**ACTIVITY:**
Give again every line from the one with "Document page, 1891x1063 pixels." through the last line of the data, exactly, and leave out the lines before it.
START DATA FOR ANALYSIS
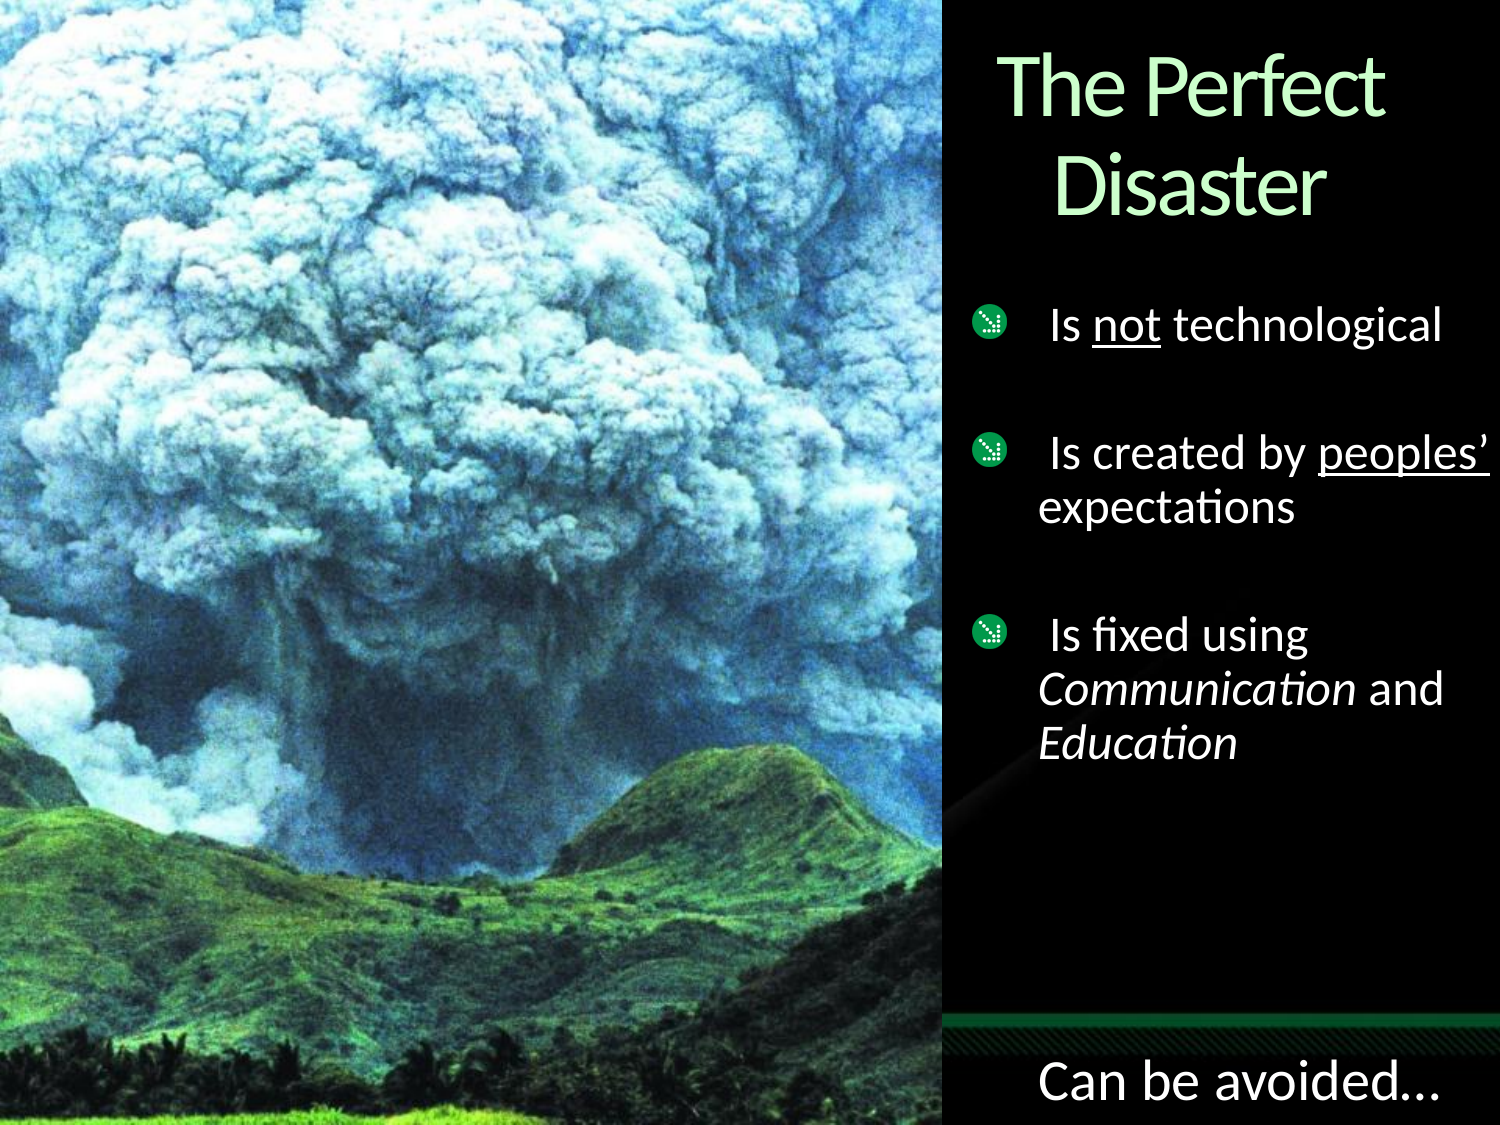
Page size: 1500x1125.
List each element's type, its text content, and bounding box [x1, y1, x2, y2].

list Is not technological Is created by peoples’ expectations Is fixed using Communication and Education [972, 298, 1500, 994]
picture [0, 0, 1500, 1125]
title The Perfect Disaster [948, 37, 1438, 147]
text_box Can be avoided… [966, 1049, 1500, 1113]
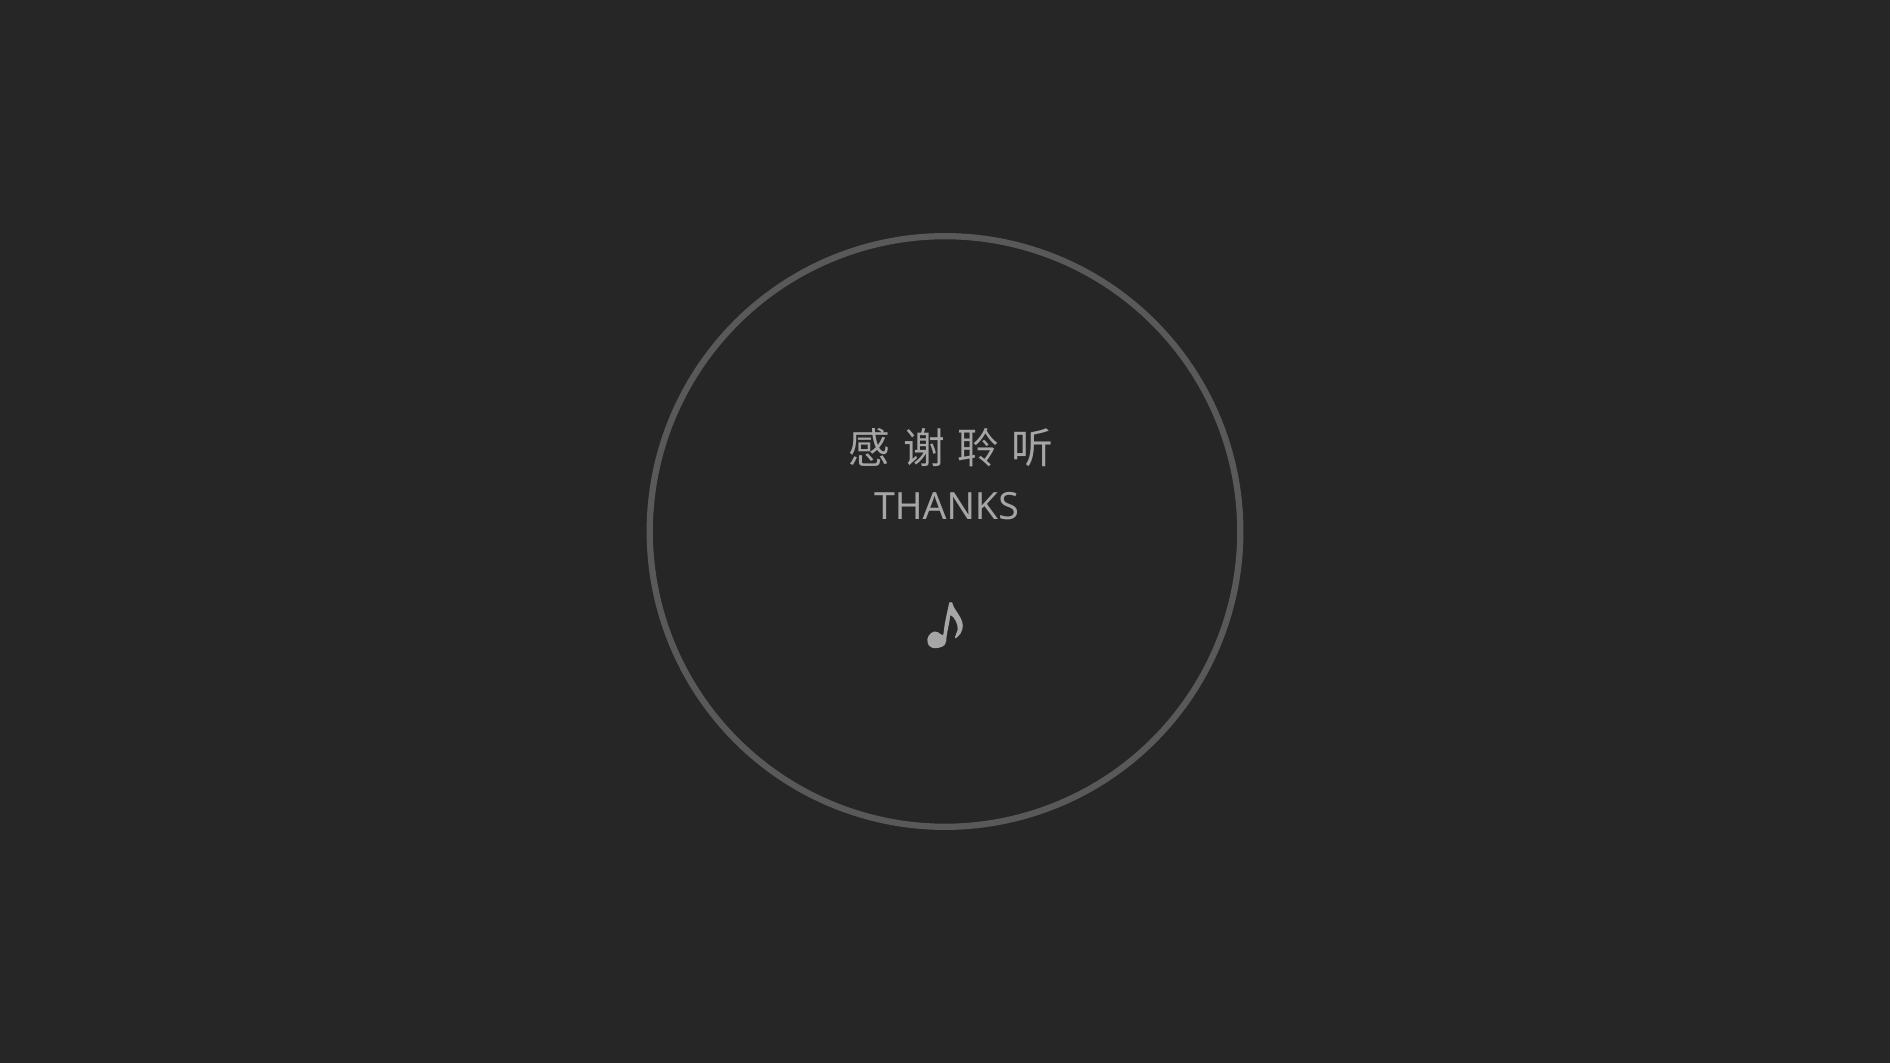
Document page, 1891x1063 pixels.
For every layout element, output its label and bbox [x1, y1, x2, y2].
END DATA FOR ANALYSIS
**RESPONSE TO THE EXERCISE:**
Document page, 1891x1063 pixels.
For every layout element, output its label and bbox [x1, y1, x2, y2].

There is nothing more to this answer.